Marvel & DC’s Super Powered Trademark

In the latest issue of Reason (not online yet, unfortunately), Matt Welch has an article about his early, misplaced optimism of the role that blogs and amateur journalism would have. If anything, I was even more optimistic than Welch. Take a tool like Google where it is almost trivially easy to track down and fact check any bit of trivia along with blogs and open source CMS systems that reduced the cost of publishing to the entire world to next to nothing, and the result should have been a journalistic renaissance.

Apparently not. The reality is that if a given claim fits a person’s preconceived notion of the world, then most people will not factcheck it. So if you survey a random sample of blogs, I suspect you would find far more misinformation therein than in any comparable sample of traditional media (which is definitely not a compliment to traditional media).

A good example of this involves a series of inaccurates posts on the extremely popular techno-culture weblog Boing! Boing!. A contributor to news aggregation site Digg.Com submitted a link to a Boing! Boing! article about Marvel’s trademark of the word “super hero.”

Another contributor to the Digg site responded that a) Boing! Boing! looked like NASCAR (I counted no less than 20 ads on the front page) and b) that the information on Boing! Boing! was factually incorrect.

Material shown.

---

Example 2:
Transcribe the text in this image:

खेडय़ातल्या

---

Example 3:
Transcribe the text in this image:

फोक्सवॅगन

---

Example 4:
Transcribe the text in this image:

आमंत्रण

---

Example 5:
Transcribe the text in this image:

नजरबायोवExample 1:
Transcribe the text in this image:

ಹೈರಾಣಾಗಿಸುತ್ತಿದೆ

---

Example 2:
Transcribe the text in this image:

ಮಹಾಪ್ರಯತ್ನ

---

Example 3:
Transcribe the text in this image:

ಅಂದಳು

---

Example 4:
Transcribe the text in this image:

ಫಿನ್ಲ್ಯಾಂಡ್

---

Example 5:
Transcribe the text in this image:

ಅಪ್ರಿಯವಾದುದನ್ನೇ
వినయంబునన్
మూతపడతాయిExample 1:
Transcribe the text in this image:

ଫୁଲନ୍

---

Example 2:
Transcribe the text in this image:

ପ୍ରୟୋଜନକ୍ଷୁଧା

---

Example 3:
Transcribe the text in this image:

The problem. In the trademark passage, which magazine carries Matt Welch's article about blogs and amateur journalism? Rely only on the trademark passage.

Exercise answer. Reason